La récente tentative d’influence sur la direction de l’Union nationale des journalistes de Côte d’Ivoire (UNJCI) a ravivé les tensions dans le secteur. Pour certains observateurs, cet épisode illustre les rapports parfois conflictuels entre les autorités et les organisations professionnelles de presse.

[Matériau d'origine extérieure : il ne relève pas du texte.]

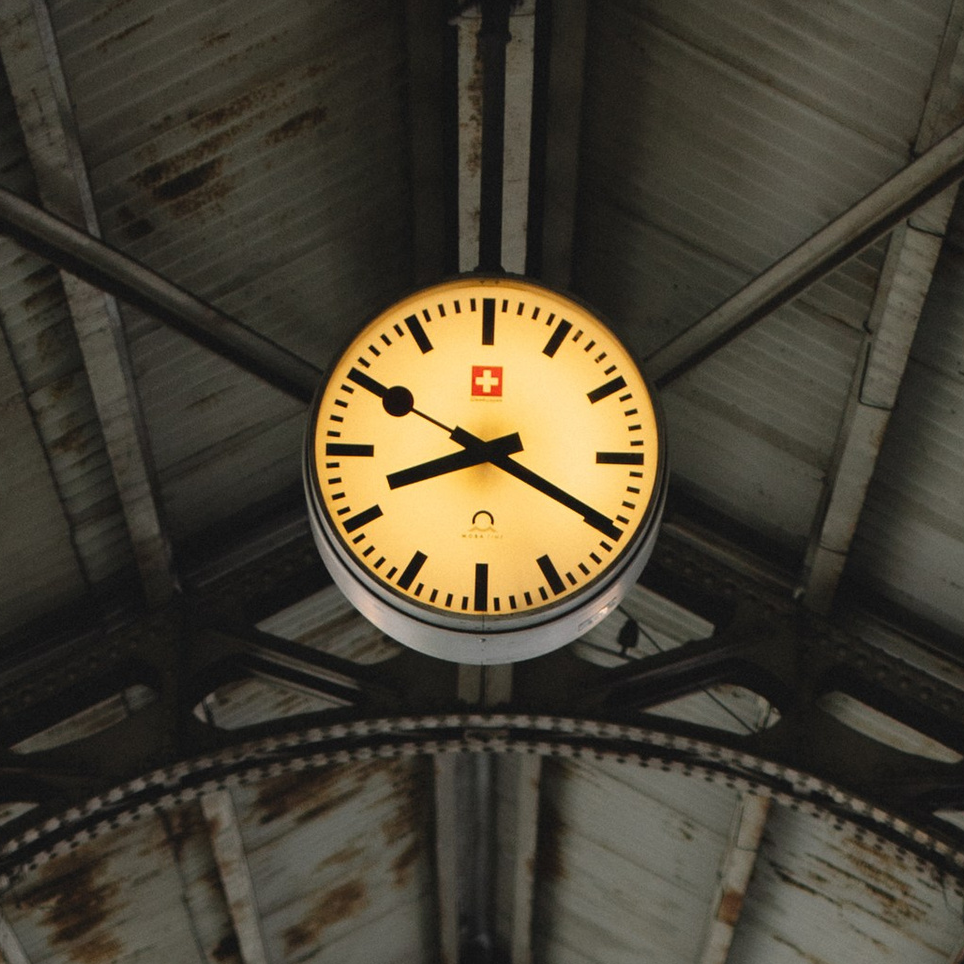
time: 8:19
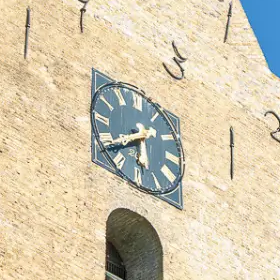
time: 5:38
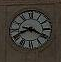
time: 8:19
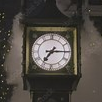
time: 7:15
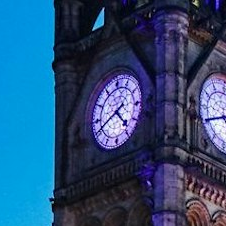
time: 4:40
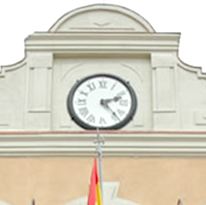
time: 2:23
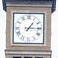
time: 1:14
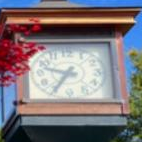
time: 9:35
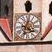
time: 4:02
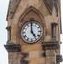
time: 4:59
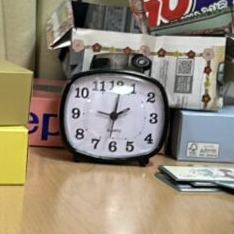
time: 2:01
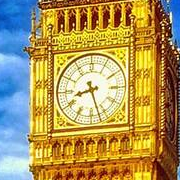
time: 8:27
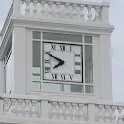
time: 7:49
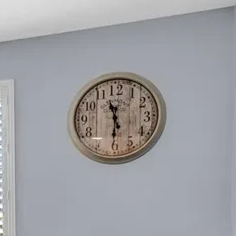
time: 11:30
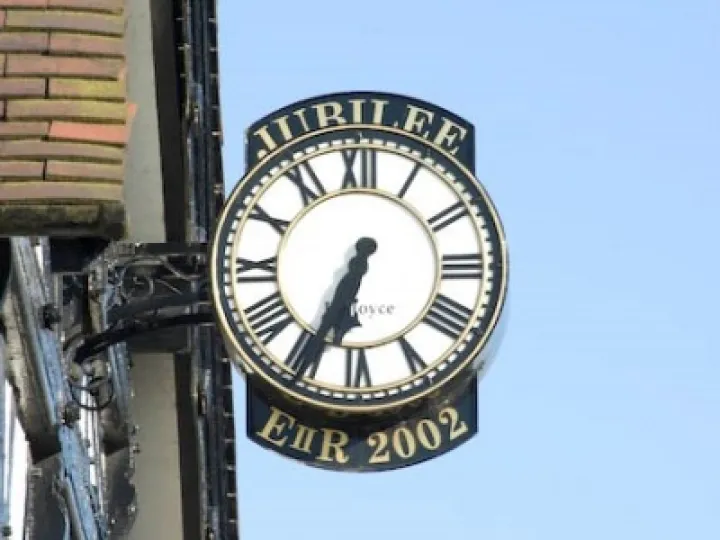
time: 6:34
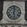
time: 12:28
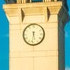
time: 5:31
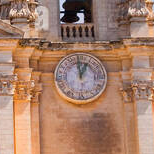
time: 12:59
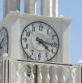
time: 4:16
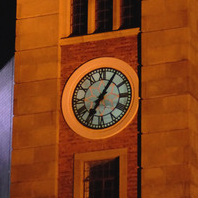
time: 7:05
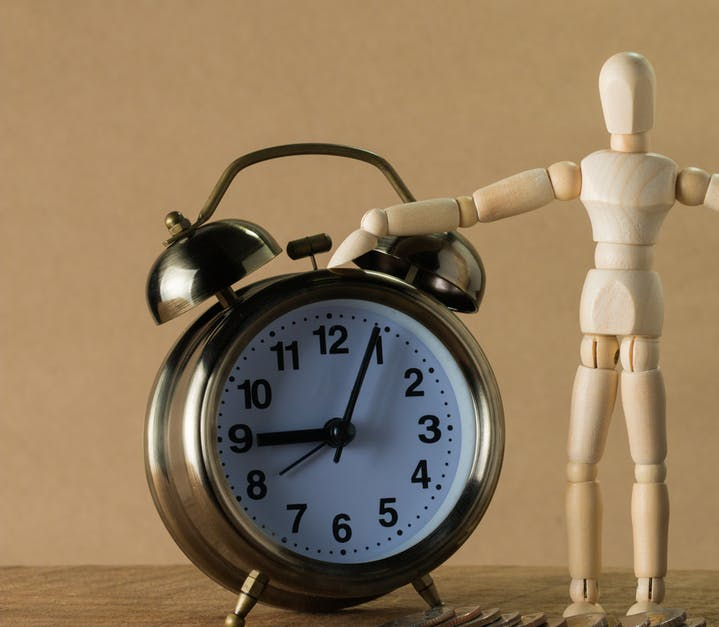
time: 9:04
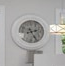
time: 2:24
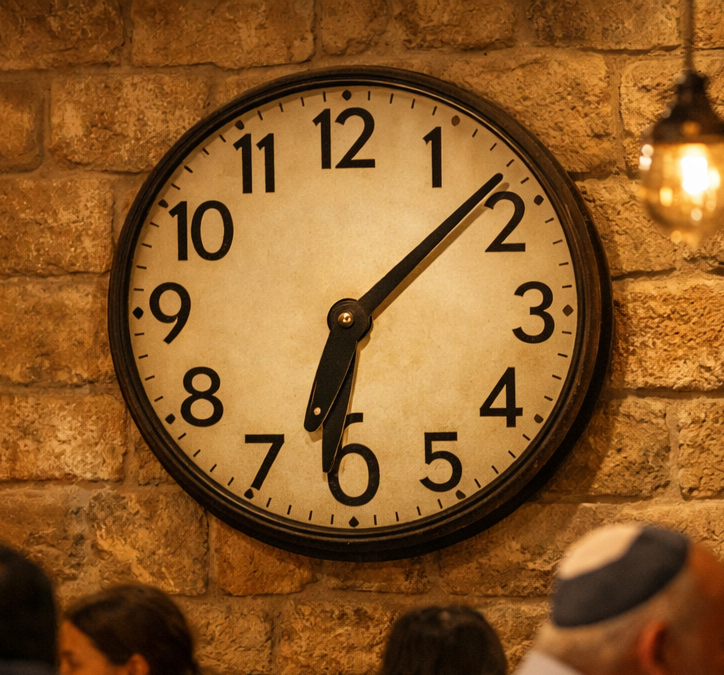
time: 6:08
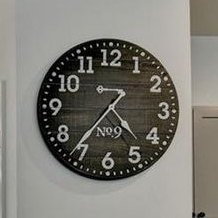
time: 4:36
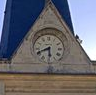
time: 5:40
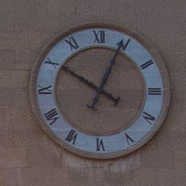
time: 10:04
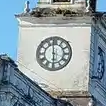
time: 5:59
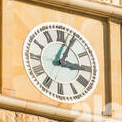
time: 3:04
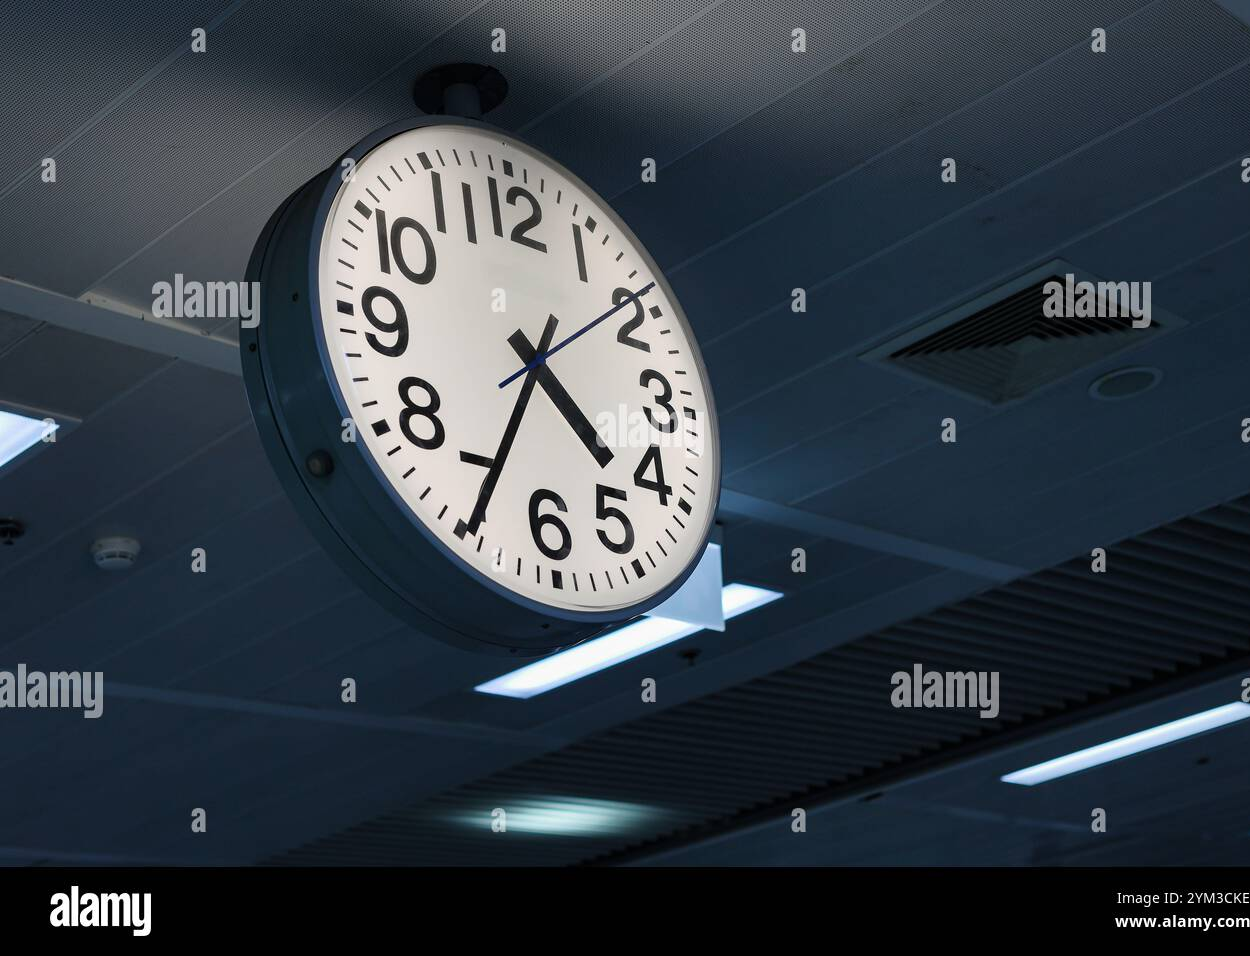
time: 4:34
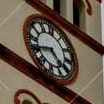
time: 4:41
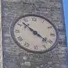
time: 10:21
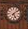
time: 5:08
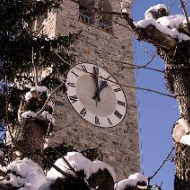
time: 12:58
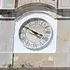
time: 3:50
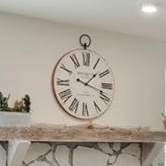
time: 1:18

Le journaliste César Etou dénonce un environnement marqué par de nombreuses sanctions et pressions. Il évoque également des convocations répétées de journalistes à la brigade de recherche malgré la dépénalisation des délits de presse, estimant que ces pratiques fragilisent l’exercice du métier.
Sur le plan économique, la précarité demeure un enjeu majeur. Salaires insuffisants, dépendance aux partenariats financiers et contraintes éditoriales alimentent, selon plusieurs journalistes, des formes d’autocensure. Des accusations que le gouvernement rejette, rappelant ses efforts de lutte contre la désinformation et affirmant que la liberté de la presse est garantie dans le pays.